Heidegger’s conservatism must be emphasized here, as well. Like many other existentialists, he was supremely suspicious of the so-called advances of the modern world, particularly of technology and the mechanization and scientism that it led to at the beginning of the last century. (It’s worth noting that Heidegger’s antipathy toward Cartesian anthropology, with its mind/body split, led him to identify to some extent with blue-collar workers; as we noted on the podcast, the one object lesson in Being and Time involves physical labor: a hammer.) Nazism was sometimes framed as a return to the pre-modern glory days of Germany, so it makes sense that Heidegger would have seen in the movement a via tertium between Western Capitalism and Eastern Communism, both of which disgusted him.

Heidegger’s turning to Nazism as a solution to modern technocracy will, of course, go down in history as one of the all-time most misguided philosophical positions–right up there with Dostoevsky’s belief that Russia would be the last remaining country once everyone else became communist. The extent to which Heidegger was himself an anti-Semite is up for debate, as is the extent of his knowledge of what the Nazis were really up to. Some scholars argue that Being and Time contains in its pages the roots of an anti-Semitic fascism; I must confess that I don’t find it there.
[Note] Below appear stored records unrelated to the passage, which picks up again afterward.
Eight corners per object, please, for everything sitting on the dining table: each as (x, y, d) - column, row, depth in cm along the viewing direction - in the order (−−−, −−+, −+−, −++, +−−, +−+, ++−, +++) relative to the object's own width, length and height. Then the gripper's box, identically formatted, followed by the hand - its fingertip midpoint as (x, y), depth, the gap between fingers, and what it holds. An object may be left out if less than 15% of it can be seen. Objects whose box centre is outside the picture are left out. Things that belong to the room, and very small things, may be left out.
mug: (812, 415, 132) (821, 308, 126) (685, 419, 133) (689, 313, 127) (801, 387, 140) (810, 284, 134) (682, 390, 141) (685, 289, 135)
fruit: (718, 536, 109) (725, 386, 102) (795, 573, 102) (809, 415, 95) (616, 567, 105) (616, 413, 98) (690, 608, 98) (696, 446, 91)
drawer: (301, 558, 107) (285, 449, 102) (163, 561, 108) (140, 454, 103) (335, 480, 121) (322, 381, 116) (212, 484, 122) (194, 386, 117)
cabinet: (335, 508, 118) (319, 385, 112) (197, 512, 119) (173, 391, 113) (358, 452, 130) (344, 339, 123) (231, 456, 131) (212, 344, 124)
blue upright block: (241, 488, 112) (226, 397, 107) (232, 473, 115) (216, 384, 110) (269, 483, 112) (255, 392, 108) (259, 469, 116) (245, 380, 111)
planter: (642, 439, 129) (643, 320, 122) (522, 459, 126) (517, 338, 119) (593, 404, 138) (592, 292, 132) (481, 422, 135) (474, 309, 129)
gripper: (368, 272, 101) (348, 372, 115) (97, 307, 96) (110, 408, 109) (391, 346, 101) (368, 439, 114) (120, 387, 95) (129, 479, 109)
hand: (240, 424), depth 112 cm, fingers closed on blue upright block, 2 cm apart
More likely, the Nazis and Heidegger were influenced by some of the same sources, Germanic and otherwise. The most obvious place to look is the writings of Friedrich Nietzsche, whom both Hitler and Heidegger revered. However, even a cursory reading of Nietzsche reveals that he would never have approved of the Holocaust–in fact, in Ecce Homo, he states explicitly that Jews are superior to Germans. Hitler’s concept of the über-mensch is based on a misreading of Nietzsche’s work; Heidegger, clearly intellectually superior to Hitler, would not have made this mistake. (Full disclosure: I’ve not read Heidegger’s book on Nietzsche.)

That’s my take on things, anyway; as I said, I don’t really know that much about Nazi ideology beyond what any educated person picks up along the way, and I’m no expert on Heidegger, either. I hope these loose thoughts explain things a little further to Ben–and I hope he’ll forgive me for taking three months to answer his email. And I’m open to correction from Nathan Gilmour or anyone else who knows Heidegger better than I do.

* Dasein (German for “being-there”) is the word Heidegger uses instead of the more customary self, a substitution that emphasizes the individual’s position in the world; in other words, Heidegger says Dasein at least in part to avoid creating a Cartesian mind/world split. There is no cogito, ergo sum for Heidegger; I am always already in the world. It should be understood that if I use the words self or individual in this post, I use them to mean Dasein and not Enlightenment concepts of selfhood.
3 thoughts on “Heideggerian Clarifications: A Response to Ben Mordecai”
  1. Thanks for the post. This sentence: “if, as Kierkegaard tells us, life must be lived forward and understood backward, death keeps us from having a whole view of our lives” is one of the clearest statements of the problem posed by being situated in time and having knowledge of death that I’ve seen. It’s a concept I’ve been wrestling with recently reading the work of Paul Ricoeur who is, of course, approaching the question through Heidegger. Sometimes it feels like trying to look through a dark glass in order to see through another glass darkly:)

  2. It is my observation that Christians who have moved from fundamentalism to a more progressive faith actually have more of an understanding of the resurrected life being the “NOW” and find themselves less anxious about death being dark, even an unknown.

    Fundamentalism seems to want to interpret our “citizenship in heaven” and the Bible as a clear view and brochure as to what waits on the other side. Whereas, the resurrected now views being and the nothing as with God.